Reaching 2030 and Beyond: Four Actions to Sustain the HIV Response for Future Generations
By Henry Nagai, Olawale Durosinmi-Etti, and Pamela Donggo
While the UN goal is to end AIDS as a public health threat by 2030, depending on what we do in the next five years, 20–40 million people are still projected to be living with HIV by that time. To create a sustainable HIV response, we must consider how our actions now will lay the groundwork for a long-term future in which AIDS is no longer a global health and economic threat.
UNAIDS is charting the global roadmap to sustainability, and while each national response will require contextually appropriate solutions, they will have some common elements. Across geographies, here are four actions the global HIV community can take today to ensure that people living with and at risk for HIV can thrive into the future:
Accelerate Prevention
There will still be millions of people living with HIV in and after 2030. We don’t yet have a viable and effective cure or vaccine, and when we do, it will take considerable time and resources to test, approve, and make it accessible to all who need it. Until that time, we need to sustain lifelong treatment and long-term prevention.
However, there is an intermediate goal that we can aim for now: Keep the HIV epidemic as small as possible. That means expanding prevention access and choice to all who need it, especially those most at risk of acquiring HIV. It also means keeping people on treatment so they are healthy and un-transmissable. Our efforts today will determine the size of the epidemic tomorrow.
Build Sustainable, Integrated Health Systems
HIV treatment and prevention rely on health systems that are strong, accessible, adaptable, and capable of sustaining lifelong care. This is no easy charge, as health systems face increasingly challenging political and funding environments alongside pandemics and disasters that threaten peoples’ well being and health service continuity.

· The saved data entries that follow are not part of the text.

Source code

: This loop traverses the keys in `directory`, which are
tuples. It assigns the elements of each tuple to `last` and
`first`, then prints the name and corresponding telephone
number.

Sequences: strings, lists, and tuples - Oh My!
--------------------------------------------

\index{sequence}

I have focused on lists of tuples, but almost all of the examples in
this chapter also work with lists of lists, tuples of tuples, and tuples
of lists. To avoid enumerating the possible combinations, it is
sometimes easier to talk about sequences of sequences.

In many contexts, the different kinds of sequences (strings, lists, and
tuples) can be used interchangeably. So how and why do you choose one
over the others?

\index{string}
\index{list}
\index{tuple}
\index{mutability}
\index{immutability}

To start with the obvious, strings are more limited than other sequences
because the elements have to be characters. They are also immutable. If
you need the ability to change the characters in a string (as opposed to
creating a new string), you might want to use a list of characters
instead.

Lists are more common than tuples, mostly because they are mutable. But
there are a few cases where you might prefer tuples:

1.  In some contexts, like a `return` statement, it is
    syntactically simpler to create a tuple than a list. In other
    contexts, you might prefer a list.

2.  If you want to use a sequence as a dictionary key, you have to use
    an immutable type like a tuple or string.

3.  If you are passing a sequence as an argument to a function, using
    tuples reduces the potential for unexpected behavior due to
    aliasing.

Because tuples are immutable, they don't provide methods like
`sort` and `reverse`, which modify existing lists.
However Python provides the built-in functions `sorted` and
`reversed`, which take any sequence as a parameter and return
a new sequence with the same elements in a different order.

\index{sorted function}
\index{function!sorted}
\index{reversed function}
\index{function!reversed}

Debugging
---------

While many see these exacerbating threats as competing with HIV, we see them as converging. Yes, if we redirect resources from HIV to focus on these other threats, we risk losing the hard-won progress in HIV. However, if we neglect them, overall health care will suffer. Facilities may have enough ARVs, but people living with HIV may still die of non-communicable diseases, other infectious diseases, or socioeconomic and humanitarian conditions. To stay healthy, people living with HIV need more than just ARVs — they also need high-quality primary health care and wrap-around social services.
If we integrate HIV prevention, care, and treatment into broader health systems, then investments in the HIV response benefit the whole health system, and investments in public health will, in turn, advance the HIV response. JSI supports countries, organizations, and partners to manage and deliver health services together and equips and leverages the health system to enable intersectional service provision. This includes more interoperable and shared data and information systems, integrated health logistics mechanisms, shared management structures, strengthened human resources for health, and updated governance and policies to support these changes. With these strategic and shared investments, we can improve health care quality and accessibility for all people — no matter their location, socioeconomic status, or health condition.
Prioritize Innovations for Person-Centered Prevention and Treatment Options
Medical advances have made it possible to imagine a future in which preventing and treating HIV involves fewer side effects, health facility visits, and daily effort. We’ve seen enthusiasm for long-acting cabotegravir (CAB-LA) when JSI supported its introduction and integration into HIV prevention services in primary health care settings, and promising early results from the twice-yearly injectable lenacapavir for HIV prevention. Now we must secure continued access to these life-saving medicines and expand them to more communities.
Innovation must be inclusive. When we have new products that can save lives, we must make them available and accessible to everyone, regardless of geographic or economic barriers. Long-acting injectable lenacapavir has been approved in the United States for treatment in adults with first- and second-line resistance since 2022, yet is only available in a handful of countries. In addition to prevention, it is time to expand access to long-acting treatment options to help people living with HIV become undetectable and untransmittable.
In addition to products, innovation in service delivery and system operations will improve person-centered care. With advancements like digitization and artificial intelligence, opportunities for improving diagnosis, treatment selection, and laboratory services arise. Resourceful provider teams and clients are working to expand service delivery to more remote settings and communities in which stigma and discrimination are high.
Reduce Health Inequities by Working on HIV’s Root Social Determinants
We know that when people are safe, well-nourished, educated, and supported, they are more likely to stay HIV-free or achieve and maintain viral suppression. We also know that marginalized members of society are less likely to have access to nutritious food and clean water; adequate education; physical and emotional safety and security; and livelihood opportunities that sustain them and their families.
We cannot accept that stigma related to HIV status or identity will prohibit access to high-quality health care, housing, or employment. We cannot accept acts of marginalization such as gender-based violence. Current inequalities perpetuate the HIV epidemic, and closing the gaps will require cross-sector collaboration to mitigate these root contributors to poverty, illness, and violence.
Reaching 2030 and Beyond
We know that a better reality for people living with or affected by HIV is possible. If we center our efforts on these four actions and work closely with partners to contextualize solutions, we can end AIDS as a public health threat. This World AIDS Day, we recommit to these actions and to working toward this future.